TASK BRIEF: Each line from the one that contains "oder wirkstofffreien Tabletten." down to the last line of the material should be retyped exactly as it stands.

+++

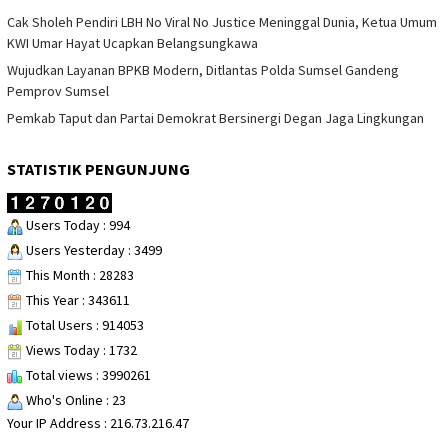
Cak Sholeh Pendiri LBH No Viral No Justice Meninggal Dunia, Ketua Umum
KWI Umar Hayat Ucapkan Belangsungkawa
Wujudkan Layanan BPKB Modern, Ditlantas Polda Sumsel Gandeng
Pemprov Sumsel
Pemkab Taput dan Partai Demokrat Bersinergi Degan Jaga Lingkungan
STATISTIK PENGUNJUNG
Users Today : 994
Users Yesterday : 3499
This Month : 28283
This Year : 343611
Total Users : 914053
Views Today : 1732
Total views : 3990261
Who's Online : 23
Your IP Address : 216.73.216.47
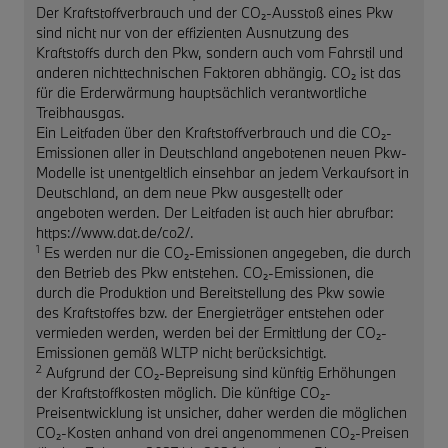
Der Kraftstoffverbrauch und der CO₂-Ausstoß eines Pkw
sind nicht nur von der effizienten Ausnutzung des
Kraftstoffs durch den Pkw, sondern auch vom Fahrstil und
anderen nichttechnischen Faktoren abhängig. CO₂ ist das
für die Erderwärmung hauptsächlich verantwortliche
Treibhausgas.
Ein Leitfaden über den Kraftstoffverbrauch und die CO₂-
Emissionen aller in Deutschland angebotenen neuen Pkw-
Modelle ist unentgeltlich einsehbar an jedem Verkaufsort in
Deutschland, an dem neue Pkw ausgestellt oder
angeboten werden. Der Leitfaden ist auch hier abrufbar:
https://www.dat.de/co2/.
1
Es werden nur die CO₂-Emissionen angegeben, die durch
den Betrieb des Pkw entstehen. CO₂-Emissionen, die
durch die Produktion und Bereitstellung des Pkw sowie
des Kraftstoffes bzw. der Energieträger entstehen oder
vermieden werden, werden bei der Ermittlung der CO₂-
Emissionen gemäß WLTP nicht berücksichtigt.
2
Aufgrund der CO₂-Bepreisung sind künftig Erhöhungen
der Kraftstoffkosten möglich. Die künftige CO₂-
Preisentwicklung ist unsicher, daher werden die möglichen
CO₂-Kosten anhand von drei angenommenen CO₂-Preisen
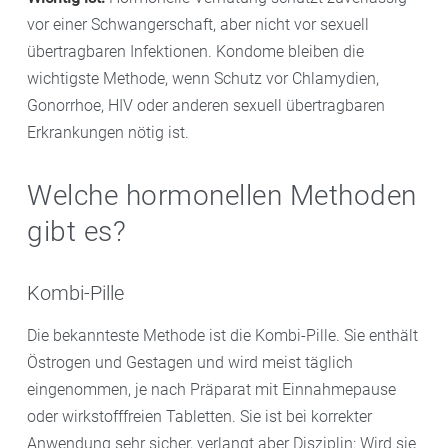
vor einer Schwangerschaft, aber nicht vor sexuell
übertragbaren Infektionen. Kondome bleiben die
wichtigste Methode, wenn Schutz vor Chlamydien,
Gonorrhoe, HIV oder anderen sexuell übertragbaren
Erkrankungen nötig ist.
Welche hormonellen Methoden
gibt es?
Kombi-Pille
Die bekannteste Methode ist die Kombi-Pille. Sie enthält
Östrogen und Gestagen und wird meist täglich
eingenommen, je nach Präparat mit Einnahmepause
oder wirkstofffreien Tabletten. Sie ist bei korrekter
Anwendung sehr sicher, verlangt aber Disziplin: Wird sie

+++

EXERCISE OUTPUT:
oder wirkstofffreien Tabletten. Sie ist bei korrekter
Anwendung sehr sicher, verlangt aber Disziplin: Wird sie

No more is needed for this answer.